Cour de cassation, Chambre criminelle, 21 novembre 2018, n°17-87.517

L’affaire remonte aux années 2010. Des agents de constatation des douanes vont procéder à 2 contrôles dans une SCEA entrepositaire agrée récoltant pour la campagne des récoltes 2006/2007 et 2007/2008.

Le 1er contrôle sera réalisé le 5 octobre 2007. Il sera constaté que la quantité normalement vinifiée (QNV) est de 1 651hL 781L. Le volume classé « double fin » présente un excédent initial de 213hL 22L, dont 45L seront livrés au titre de prestations d’alcool vinique. L’excédent final est donc de 168hL et 22L. Cette quantité ne sera pas envoyée à la distillation obligatoire conformément à l’article 28 du Règlement (CE) n°1493/1999 du 17 mai 1999 : « Les vins issus de raisins de variétés figurant dans le classement pour la même unité administrative simultanément en tant que variétés à raisins de cuve et en tant que variétés destinées à une autre utilisation qui dépassent les quantités normalement vinifiées et qui ne sont pas exportés pendant la campagne concernée sont distillés avant une date à déterminer.
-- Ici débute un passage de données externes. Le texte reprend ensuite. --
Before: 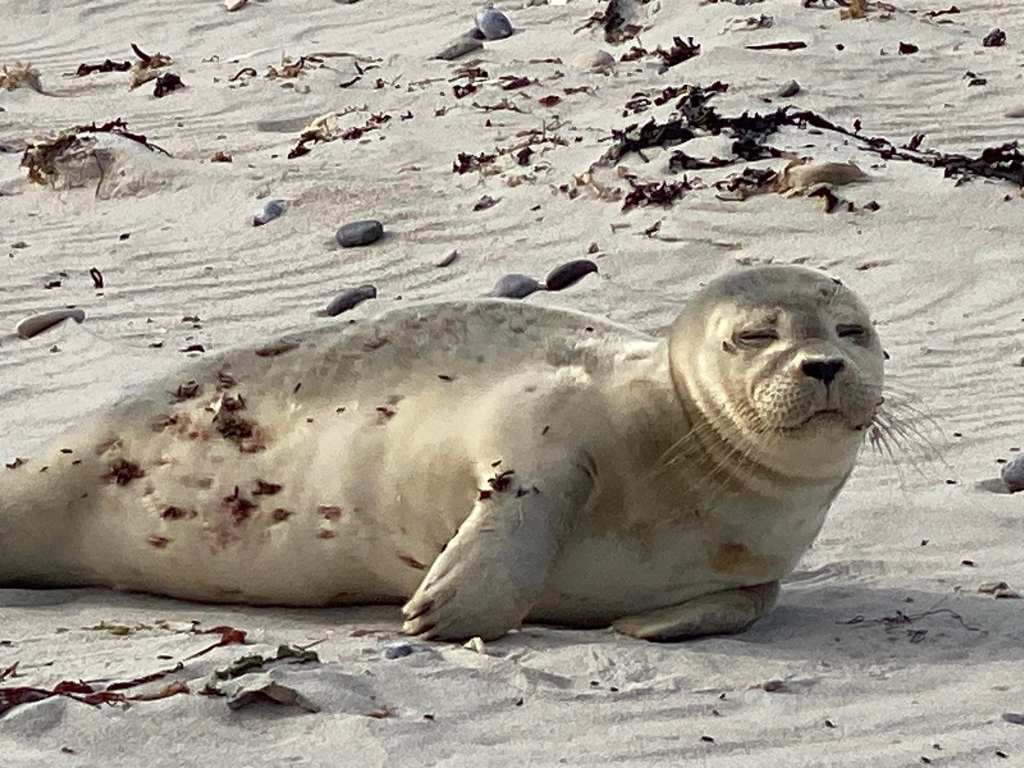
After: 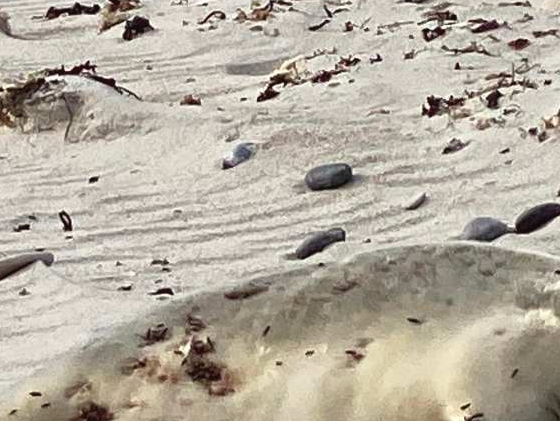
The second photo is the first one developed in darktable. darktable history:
exposure: black level correction -0.003, exposure 0.04 EV, compensate highlight preservation false
crop and rotate: left 3.047%, top 7.509%, right 42.236%, bottom 37.598%
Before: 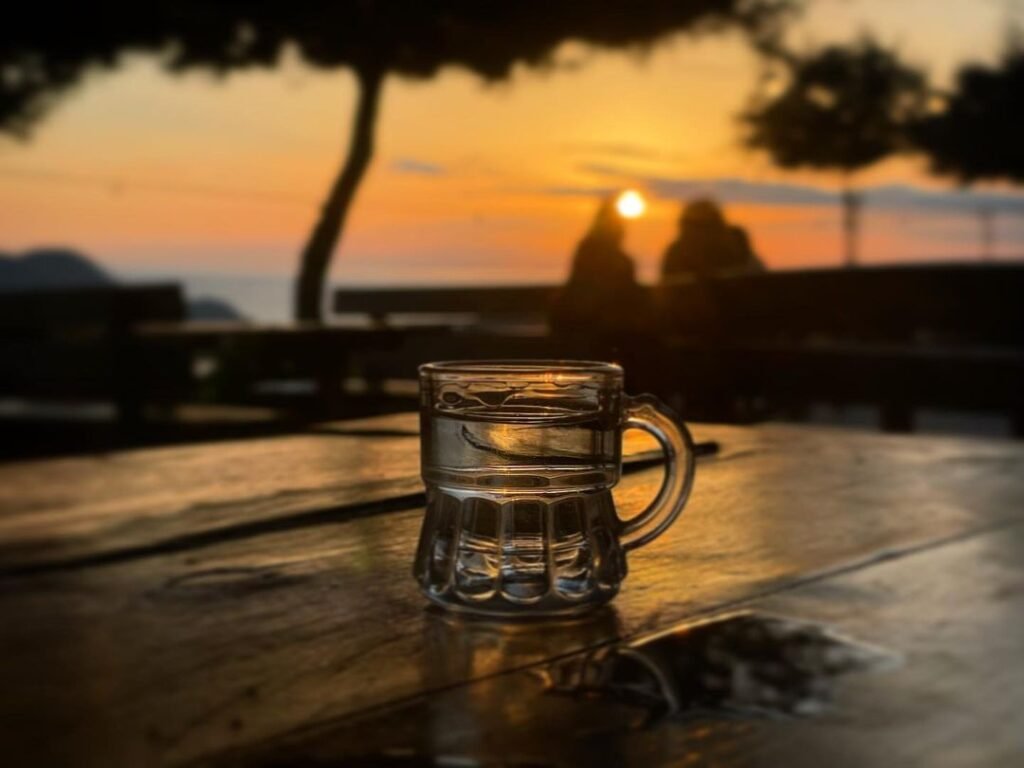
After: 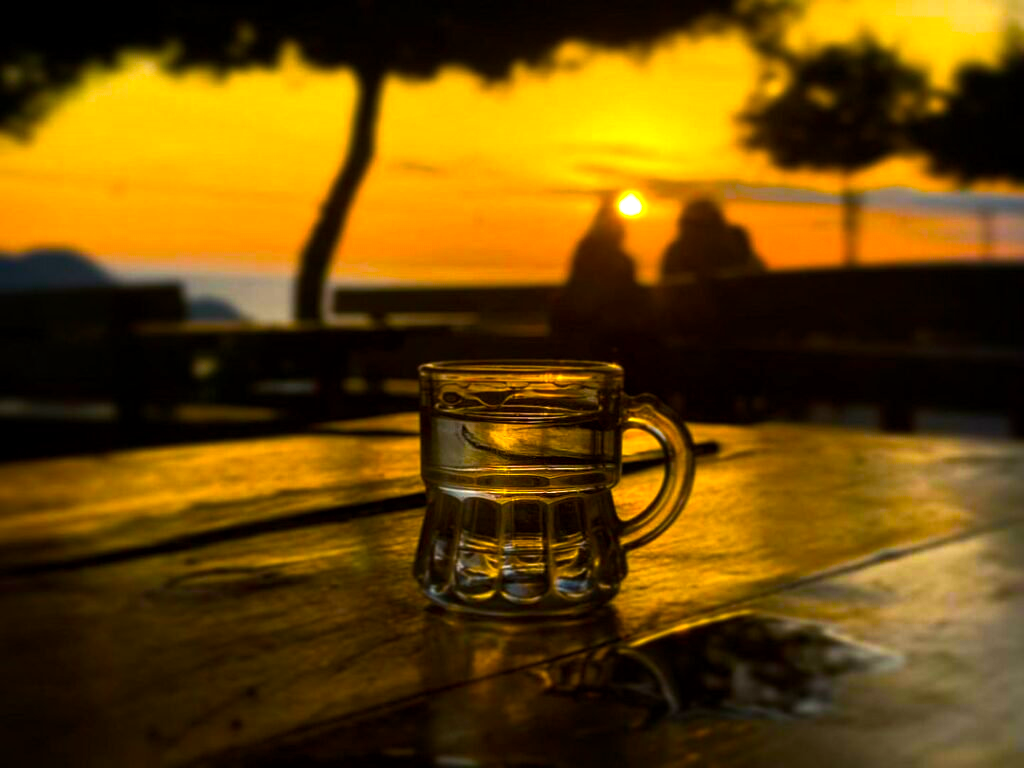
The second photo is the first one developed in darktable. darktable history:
local contrast: mode bilateral grid, contrast 20, coarseness 50, detail 120%, midtone range 0.2
color balance rgb: linear chroma grading › shadows -40%, linear chroma grading › highlights 40%, linear chroma grading › global chroma 45%, linear chroma grading › mid-tones -30%, perceptual saturation grading › global saturation 55%, perceptual saturation grading › highlights -50%, perceptual saturation grading › mid-tones 40%, perceptual saturation grading › shadows 30%, perceptual brilliance grading › global brilliance 20%, perceptual brilliance grading › shadows -40%, global vibrance 35%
Sauf dérogation, ils ne peuvent circuler qu’à destination d’une distillerie. » mais sera utilisée dans la fabrication de «  Cognac ». Alors, un procès-verbal de notification d’infraction sera dressé par l’administration des douanes le 22 septembre 2009 et sera porté à la connaissance de l’entreprise en faute par LRAR le 29 juillet 2009.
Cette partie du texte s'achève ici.